Chacun chercha une explication au mystère. Qui était mon agresseur? Que me voulait-il réellement? Mes parents m’offrirent la leur. Le monde se divisait en deux classes : la classe des enfants bien habillés, bien chaussés, qui s’en vont à l’école pour apprendre et devenir quelqu’un. L’autre classe, celles des scélérats et des envieux qui ne cherchent qu’à leur nuire. La première classe ne doit donc jamais traîner en marchant et à tout instant se garder.

L’explication de [mon frère ainé] Sandrino me séduisait bien davantage. Elle était plus convaincante parce que plus romanesque. D’après lui, il avait vu Madonne passer à plusieurs  reprises, dans notre quartier, habillée en grand deuil, car sa fille était morte à l’hospice Saint-Jules. Son fils, outré du malheur de sa mère et de l’injustice que notre famille lui avait faite, avait pris la résolution de la venger. Il s’était – lâchement peut-être – attaqué à moi, le membre le plus vulnérable.

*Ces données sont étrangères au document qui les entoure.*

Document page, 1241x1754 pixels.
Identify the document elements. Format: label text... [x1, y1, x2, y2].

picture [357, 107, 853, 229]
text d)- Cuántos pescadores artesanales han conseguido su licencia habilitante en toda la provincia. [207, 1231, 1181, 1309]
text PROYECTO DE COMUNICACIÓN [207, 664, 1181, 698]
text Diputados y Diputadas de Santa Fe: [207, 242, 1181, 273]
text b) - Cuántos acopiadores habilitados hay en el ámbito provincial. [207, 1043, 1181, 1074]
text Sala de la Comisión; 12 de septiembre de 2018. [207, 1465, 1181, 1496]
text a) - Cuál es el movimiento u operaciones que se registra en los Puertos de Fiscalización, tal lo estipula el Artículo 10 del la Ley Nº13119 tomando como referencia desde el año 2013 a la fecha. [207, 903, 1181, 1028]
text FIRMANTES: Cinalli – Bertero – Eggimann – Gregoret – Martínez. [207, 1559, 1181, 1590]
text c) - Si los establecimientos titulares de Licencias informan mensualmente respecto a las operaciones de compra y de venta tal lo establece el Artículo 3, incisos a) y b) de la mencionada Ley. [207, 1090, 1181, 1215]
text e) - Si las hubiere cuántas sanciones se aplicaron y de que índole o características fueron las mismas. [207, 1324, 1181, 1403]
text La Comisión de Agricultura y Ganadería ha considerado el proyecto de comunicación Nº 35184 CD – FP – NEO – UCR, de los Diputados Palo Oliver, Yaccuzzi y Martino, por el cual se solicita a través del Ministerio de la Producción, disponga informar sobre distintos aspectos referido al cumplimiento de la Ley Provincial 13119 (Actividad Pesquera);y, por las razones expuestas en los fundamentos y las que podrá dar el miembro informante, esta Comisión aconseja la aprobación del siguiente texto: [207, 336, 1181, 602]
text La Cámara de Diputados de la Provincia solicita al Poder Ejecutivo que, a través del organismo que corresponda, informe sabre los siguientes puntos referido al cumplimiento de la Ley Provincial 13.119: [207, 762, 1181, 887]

— Les pères, concluait Sandrino gravement, ont mangé des raisins verts et les dents des enfants sont agacées.   (29-35)

Source : Les extraits sont tirés de Le cœur à rire et à pleurer : souvenirs de mon enfance, mémoire de Maryse Condé (Collection Pocket des Éditions Robert Laffont, 1999).

Compréhension

Vrai/Faux? 

Questions de compréhension et d’analyse

  1. Qu’est-ce que les livres de Victor Hugo, de Balzac et d’Émile Zola représentent dans la description du bureau des sœurs Rama?
  2. Le texte juxtapose la culture française (p. ex. Victor Hugo, « Frère Jacques ») et la culture créole (p. ex. les contes de Zamba, les célébrations du carnaval). Quel semble être le rapport entre ces cultures dans la famille de la narratrice?
  3. Pourquoi est-ce que la narratrice mentionne que le père des sœurs Rama avait été « le premier juge d’instruction noir de la Guadeloupe »? Quelle est la pertinence de ce fait?
  4. Quelle sorte de personne est-ce que les parents de la narratrice et de ses camarades cherchent pour emmener leurs enfants à l’école?
  5. Est-ce qu’on sait pourquoi le garçon a attaqué la narratrice? Quels sont les indices de ce « mystère »?

Discussion

  1. À votre avis, quels sont les avantages et les désavantages des écoles « payantes »? Pensez-vous que les écoles privées et publiques devraient continuer à coexister?
  2. La narratrice explique qu’elle a fini par « haïr » l’école à cause de ses règles « dénuées de signification ». Pouvez-vous penser à un exemple de ce type de règle que vous avez connu pendant votre expérience scolaire? Discutez-en.
  3. La vision du monde des parents, selon qui il y a des bons enfants et des « scélérats », vous semble-t-elle adéquate/juste? Expliquez.
  4. Quel est le sens de l’expression que cite Sandrino pour expliquer la mésaventure de sa petite sœur : « Les pères ont mangé des raisins verts et les dents des enfants sont agacées »? Connaissez-vous d’autres expressions qui ont un sens (ou morale) comparable?